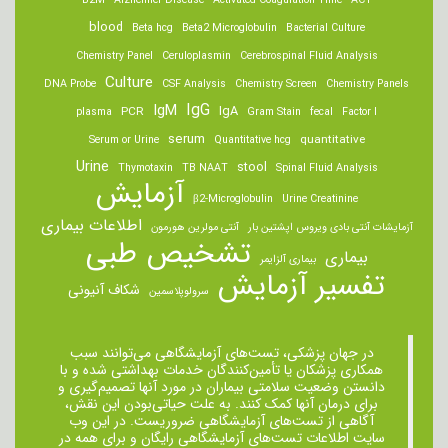
B2M
Alzheimer Disease
Activated Coagulation Time
ACT
blood
Beta hcg
Beta2 Microglobulin
Bacterial Culture
Chemistry Panel
Ceruloplasmin
Cerebrospinal Fluid Analysis
Culture
DNA Probe
CSF Analysis
Chemistry Screen
Chemistry Panels
IgM
IgG
IgA
PCR
plasma
Gram Stain
fecal
Factor I
serum
quantitative
Serum or Urine
Quantitative hcg
Urine
stool
Thymotaxin
TB NAAT
Spinal Fluid Analysis
آزمایش
β2-Microglobulin
Urine Creatinine
اطلاعات بیماری
آزمایشات آنتی بادی ویروس اپشتین بار
آنتی مولرین هورمون
تشخیص طبی
بیماری
بیماری آلزایمر
تفسیر آزمایش
شکاف آنیونی
سرولوپلاسمین
در جهان پزشکی، تست‌های آزمایشگاهی می‌توانند سبب
همکاری پزشکان یا تأمین‌کنندگان خدمات بهداشتی شده و با
دانستن وضعیت سلامتی بیماران در مورد آنها تصمیم‌گیری و
برای درمان ‌آنها کمک کنند. به علت حیاتی‌بودن این نقش،
آگاهی از تست‌های آزمایشگاهی ضروریست. در این وب
سایت اطلاعات تست‌های آزمایشگاهی رایگان و برای همه در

++++++++++++++++++++

Prompt —
A word-for-word retyping of every record is required, without the pictures.

Solution —
B2M
Alzheimer Disease
Activated Coagulation Time
ACT
blood
Beta hcg
Beta2 Microglobulin
Bacterial Culture
Chemistry Panel
Ceruloplasmin
Cerebrospinal Fluid Analysis
Culture
DNA Probe
CSF Analysis
Chemistry Screen
Chemistry Panels
IgM
IgG
IgA
PCR
plasma
Gram Stain
fecal
Factor I
serum
quantitative
Serum or Urine
Quantitative hcg
Urine
stool
Thymotaxin
TB NAAT
Spinal Fluid Analysis
آزمایش
β2-Microglobulin
Urine Creatinine
اطلاعات بیماری
آزمایشات آنتی بادی ویروس اپشتین بار
آنتی مولرین هورمون
تشخیص طبی
بیماری
بیماری آلزایمر
تفسیر آزمایش
شکاف آنیونی
سرولوپلاسمین
در جهان پزشکی، تست‌های آزمایشگاهی می‌توانند سبب
همکاری پزشکان یا تأمین‌کنندگان خدمات بهداشتی شده و با
دانستن وضعیت سلامتی بیماران در مورد آنها تصمیم‌گیری و
برای درمان ‌آنها کمک کنند. به علت حیاتی‌بودن این نقش،
آگاهی از تست‌های آزمایشگاهی ضروریست. در این وب
سایت اطلاعات تست‌های آزمایشگاهی رایگان و برای همه در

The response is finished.